To most people, planting a tree is a way of beautifying the yard while improving its value. But there are many more advantages to planting a tree. These affect both the homeowner and the environment in general.
- Starting with our own personal benefits, we cannot deny that trees can help to screen out undesirable views. Who really needs to see what the neighbors are doing at all hours of the day? And everyone would rather look at a view of a few trees, in place of an endless sea of houses.
- And what about climate control outdoors? Who would not prefer to sit under a shade tree than bake in the summer sun in this climate? Trees also serve a purpose in winter, as plants underneath them are more protected from frost than those planted out in the open. The leafy tree “insulation” may even keep temperatures a little warmer as well.
- Trees can be a source of food and shelter for both humans and wildlife. We can use various fruits from trees, while animals will appreciate acorns and berries. Birds need a place to build a nest, which a lawn cannot provide. Most wildlife does not like to be without nearby cover.
- As if all of this is not enough, trees even provide some extra benefits to the homeowner. In time, they will create some free mulch with their leaves. And clumps of trees can even reduce hurricane winds when the right trees are used. And what about flooding your own yard? If part of your yard is on the wet side, your trees can take up excess water.
- And what about energy bill savings? Trees help to insulate houses from heat when planted on the south, east, or west sides of the yard. Electric bills can be between 27% to 42% lower.

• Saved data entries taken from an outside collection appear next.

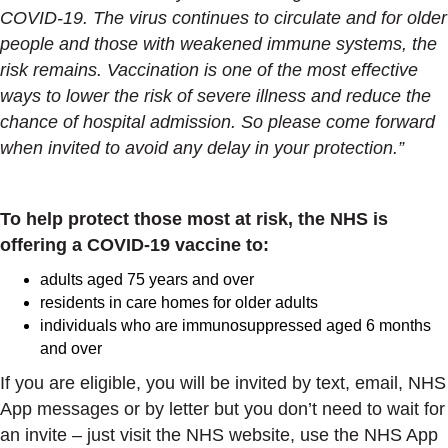
COVID-19. The virus continues to circulate and for older
people and those with weakened immune systems, the
risk remains. Vaccination is one of the most effective
ways to lower the risk of severe illness and reduce the
chance of hospital admission. So please come forward
when invited to avoid any delay in your protection.”
To help protect those most at risk, the NHS is
offering a COVID-19 vaccine to:
adults aged 75 years and over
residents in care homes for older adults
individuals who are immunosuppressed aged 6 months
and over
If you are eligible, you will be invited by text, email, NHS
App messages or by letter but you don’t need to wait for
an invite – just visit the NHS website, use the NHS App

But what are some of the bigger benefits? As trees take up carbon dioxide, they provide oxygen for all of us to breathe. Trees reduce flooding and water pollution by taking up storm runoff water before it reaches lakes and storm water ponds. Trees also remove pollutants and particulates from the air, which improves air quality.
Considerations Before Planting a Tree
Considering all these things, why not go ahead and indulge yourself in a new tree? It is forever exciting to get a new beautiful plant.
Just remember to consider the mature height and width of the tree before you plant. Also, to be considered are the light conditions and the soil wetness, as you choose the right one for your situation. And if you only have room for a small tree, just plant one.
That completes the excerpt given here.